▸ Exercise goal:
Which lines below hold the word "missing"? Copy all of them.

== Segment start ==

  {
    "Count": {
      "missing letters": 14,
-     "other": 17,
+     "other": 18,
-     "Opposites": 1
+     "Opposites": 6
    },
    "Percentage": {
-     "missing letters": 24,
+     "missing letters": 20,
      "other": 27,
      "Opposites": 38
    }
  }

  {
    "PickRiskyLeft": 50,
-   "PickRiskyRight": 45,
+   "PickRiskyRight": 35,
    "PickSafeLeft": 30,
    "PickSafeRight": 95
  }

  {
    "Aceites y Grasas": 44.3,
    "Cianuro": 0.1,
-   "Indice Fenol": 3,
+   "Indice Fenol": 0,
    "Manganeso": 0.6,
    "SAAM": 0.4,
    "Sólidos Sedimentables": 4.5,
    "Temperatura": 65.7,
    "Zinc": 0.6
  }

== Segment end ==
== Segment start ==

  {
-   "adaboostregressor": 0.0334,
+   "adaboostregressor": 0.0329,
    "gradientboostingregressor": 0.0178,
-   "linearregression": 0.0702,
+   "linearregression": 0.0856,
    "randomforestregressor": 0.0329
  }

== Segment end ==
== Segment start ==

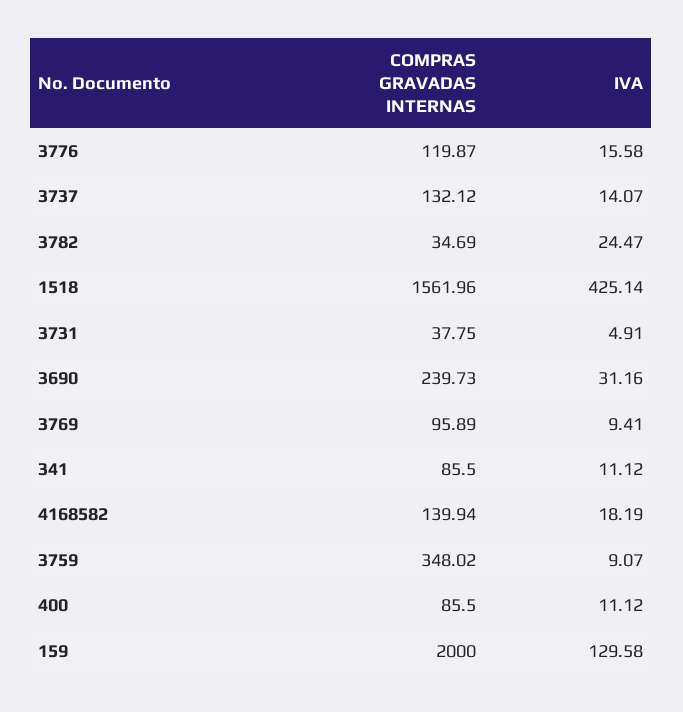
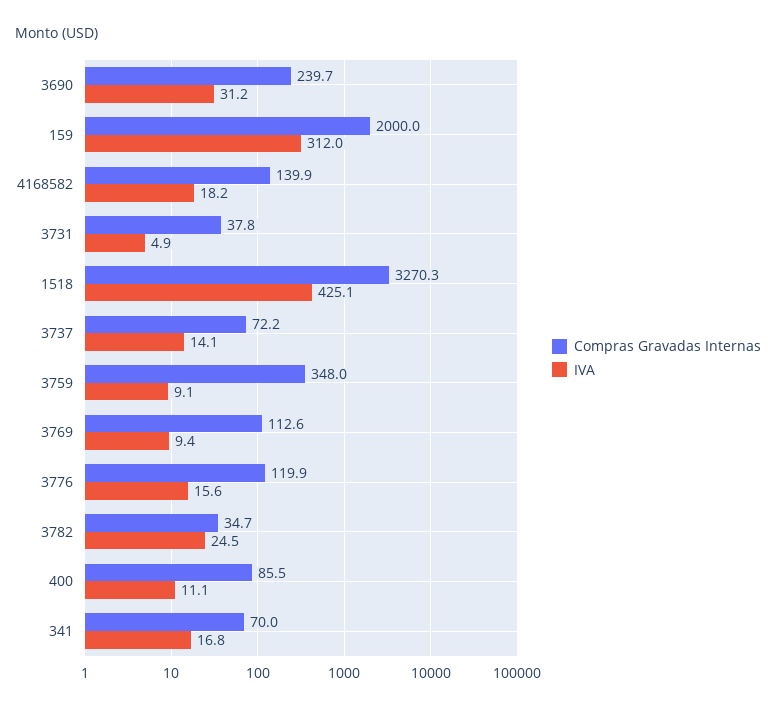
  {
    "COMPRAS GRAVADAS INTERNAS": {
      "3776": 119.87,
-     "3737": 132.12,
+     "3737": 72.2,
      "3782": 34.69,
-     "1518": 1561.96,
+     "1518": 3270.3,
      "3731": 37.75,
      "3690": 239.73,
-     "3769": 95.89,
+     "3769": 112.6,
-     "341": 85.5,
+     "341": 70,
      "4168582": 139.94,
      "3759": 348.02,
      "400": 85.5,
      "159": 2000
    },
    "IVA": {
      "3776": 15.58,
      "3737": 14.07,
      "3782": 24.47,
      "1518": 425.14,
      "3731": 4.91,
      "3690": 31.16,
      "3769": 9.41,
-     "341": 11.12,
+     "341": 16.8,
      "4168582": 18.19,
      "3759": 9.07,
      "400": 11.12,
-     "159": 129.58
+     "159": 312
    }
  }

== Segment end ==

▸ Written solution:
      "missing letters": 14,
-     "missing letters": 24,
+     "missing letters": 20,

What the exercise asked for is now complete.